# [SOLVED] Computer won't boot after overclock attempt



## shinsevenx

Hi. I've read countless threads about this, and I figure I may as well just ask now. I went into my bios and attempted overclocking. I figured I'd just be able to go in and reset it if it didn't work. Well, it didn't. In fact, at first, all the computer did was reboot in a loop. So, I grabbed my laptop and looked online for a solution, which I found the reset the battery, which I did. And the hold the power button down while the tower is unplugged...and I never did find the cmos reset pins. At this point, the comp will act like it's booting up and show nothing on the screen. At this point, I'm at a loss as to what to do.


----------



## Tyree

*Re: Computer won't boot after overclock attempt*

PC Specs?
Prebuilt- Brand Name & Model Number
Custom build- Brand & Model of the Mobo-CPU-RAM-GPU-PSU


----------



## darcinator

If you remove the CMOS battery (looks like a large watch battery) for 5 min with the PSU unplugged it should reset.


----------



## Tyree

*Re: Computer won't boot after overclock attempt*



shinsevenx said:


> So, I grabbed my laptop and looked online for a solution, which I found the reset the battery, which I did. And the hold the power button down while the tower is unplugged.


----------



## shinsevenx

*Re: Computer won't boot after overclock attempt*

The motherboard is a Gigabyte GA-H6IM-DS2


----------



## T_Rex

*Re: Computer won't boot after overclock attempt*



Tyree said:


> PC Specs?
> Prebuilt- Brand Name & Model Number
> Custom build- Brand & Model of the Mobo-*CPU-RAM-GPU-PSU*


----------



## wkw427

*Re: Computer won't boot after overclock attempt*

1.Unplug computer from wall
2.Remove cmos/watch battery
3.Remove the video card
4.Make some coffee and wait five minutes
5.Replace cmos. Plug in ONLY the mouse, the keyboard, and the monitor to the *ONBOARD* video port. It has VGA onboard

6.Boot into the bios, and set default video output to pcie
7.Attach video card again, and then everything else. Connect monitor to the video card.

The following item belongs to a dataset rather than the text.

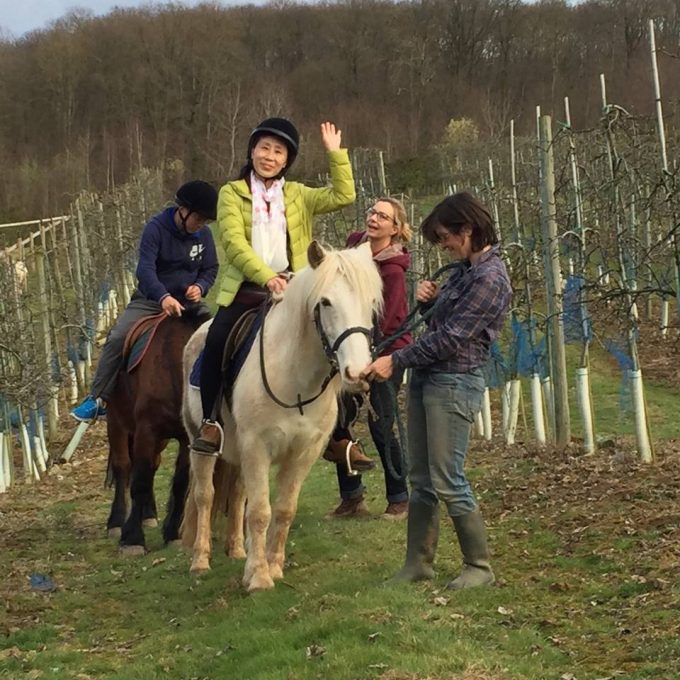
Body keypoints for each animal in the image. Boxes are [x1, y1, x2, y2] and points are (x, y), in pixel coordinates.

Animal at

If you aren't able to get into the bios by using the onboard video, you may have bricked your board.


----------



## Tyree

*Re: Computer won't boot after overclock attempt*



shinsevenx said:


> So, I grabbed my laptop and looked online for a solution, which I found the reset the battery, which I did. And the hold the power button down while the tower is unplugged...and I never did find the cmos reset pins. At this point, the comp will act like it's booting up and show nothing on the screen. .


----------